County Clamps Down on Coffee "Klatches"

April 18, 2003 (PLANSPONSOR.com) - If workers in Orange County, New York, want to take a coffee break, they'll have to do it on their own time.

Orange County Executive Edward Diana has decreed that some 2,500 county employees shall no longer be entitled to coffee breaks on county time. Of course, like many other municipalities, the county is dealing with a projected $7.5 million budget gap next year, and by eliminating the breaks, Diana says he can help narrow the gap.

By way of illustration, Diana cites paid time for coffee breaks in the county’s largest departments, which employ 1,395 workers. If each worker takes those two breaks a day, you’ve got 698 lost work hours in those three agencies alone…or the equivalent of 87 more employees on the job per day.

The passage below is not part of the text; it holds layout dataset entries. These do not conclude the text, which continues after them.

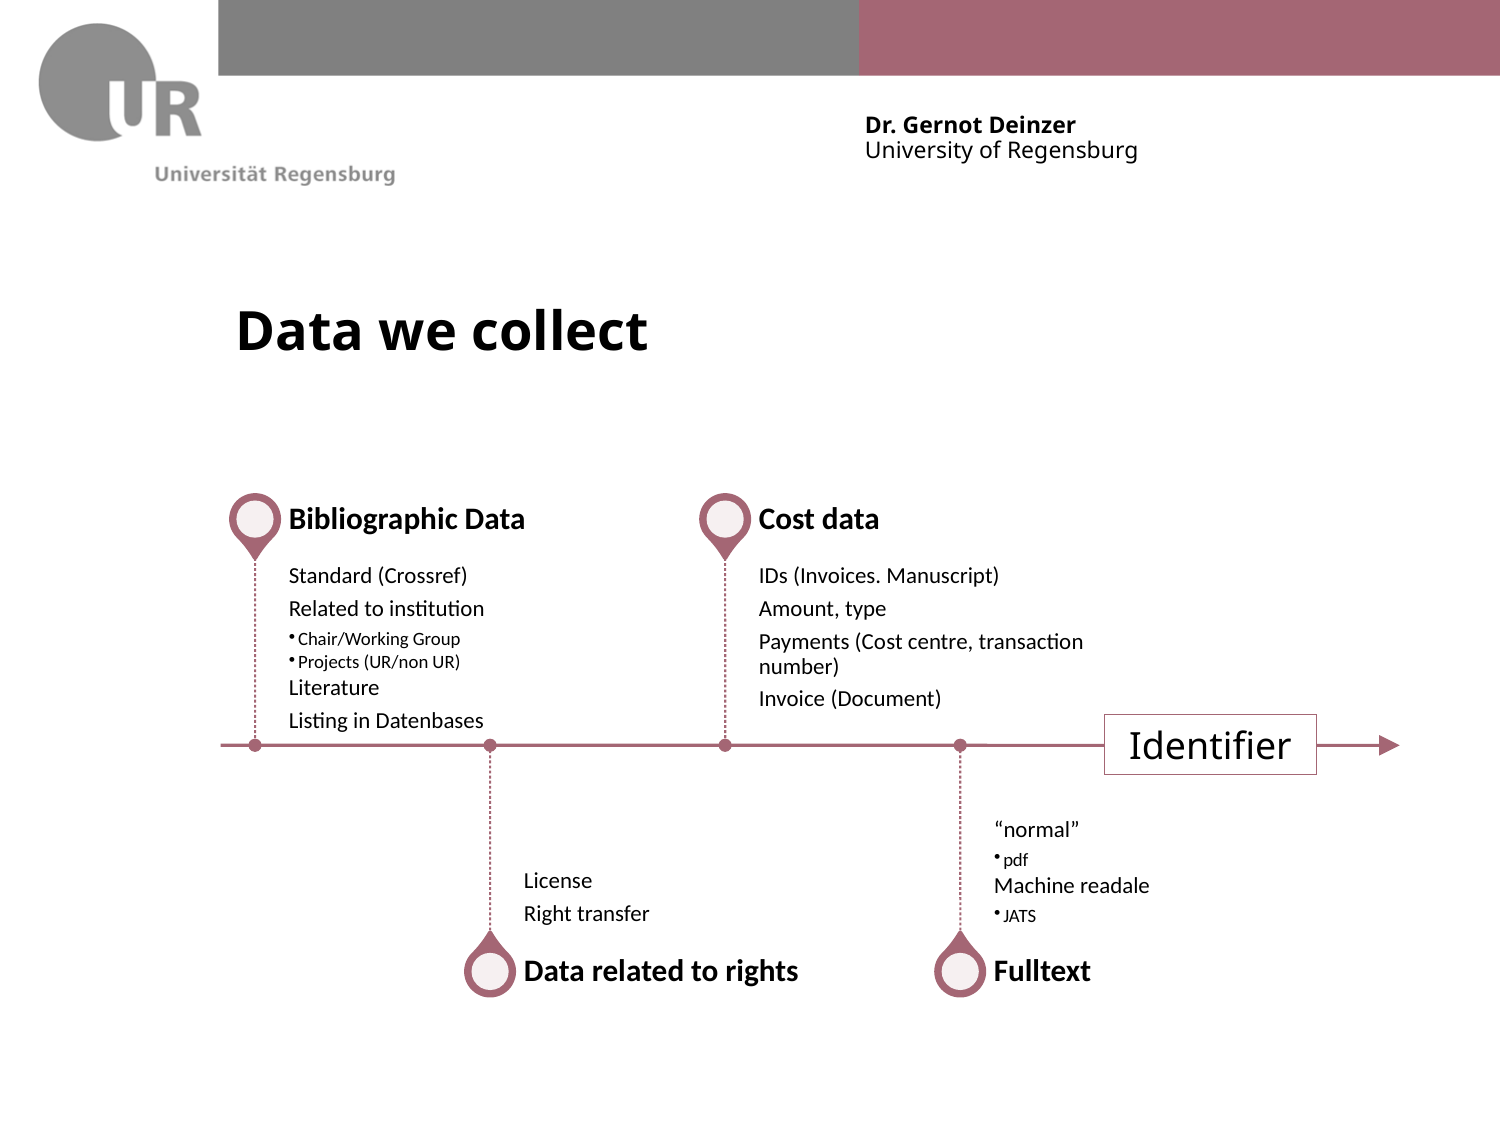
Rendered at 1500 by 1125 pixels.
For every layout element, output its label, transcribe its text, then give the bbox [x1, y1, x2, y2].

text_box Standard (Crossref) Related to institution Chair/Working Group Projects (UR/non UR) Literature Listing in Datenbases [288, 553, 682, 746]
text_box [954, 739, 967, 752]
text_box Bibliographic Data [288, 485, 682, 553]
text_box “normal” pdf Machine readale JATS [994, 745, 1387, 937]
text_box License Right transfer [523, 745, 917, 937]
text_box IDs (Invoices. Manuscript) Amount, type Payments (Cost centre, transaction number) Invoice (Document) [758, 553, 1152, 746]
text_box [719, 739, 732, 752]
title Data we collect [220, 271, 1400, 386]
text_box [701, 495, 750, 557]
text_box [248, 739, 262, 752]
picture [17, 18, 419, 209]
text_box [484, 739, 497, 752]
text_box [936, 934, 985, 996]
text_box Cost data [758, 485, 1152, 553]
text_box Fulltext [994, 937, 1387, 1006]
text_box [466, 934, 514, 996]
text_box [231, 495, 279, 557]
text_box Data related to rights [523, 937, 917, 1006]
text_box Identifier [1104, 714, 1317, 775]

As it turns out, neither state law nor union contracts require the county to provide its employees with the “traditional” two paid 15-minute daily breaks. The county is only required by law to provide a 30-minute meal break for employees who work at least six consecutive hours.

Fuzzy Math

However, “That’s fuzzy math,” said Glenn Blackman, chief negotiator for the Civil Service Employees Association in Poughkeepsie, the union representing county workers that has filed grievances about the policy change. “That kind of arithmetic might work if you’re producing widgets and the assembly line shuts down when everyone goes on break,” Blackman added, according to the Middletown, New York Times Herald-Record. “Orange County isn’t going to shut down. The work gets done.”

However, it’s not as though the county doesn’t recognize the need for certain breaks during the day. The new policy doesn’t affect smoking breaks or bathroom trips – work “respites,” which at least tend to be more solitary endeavors.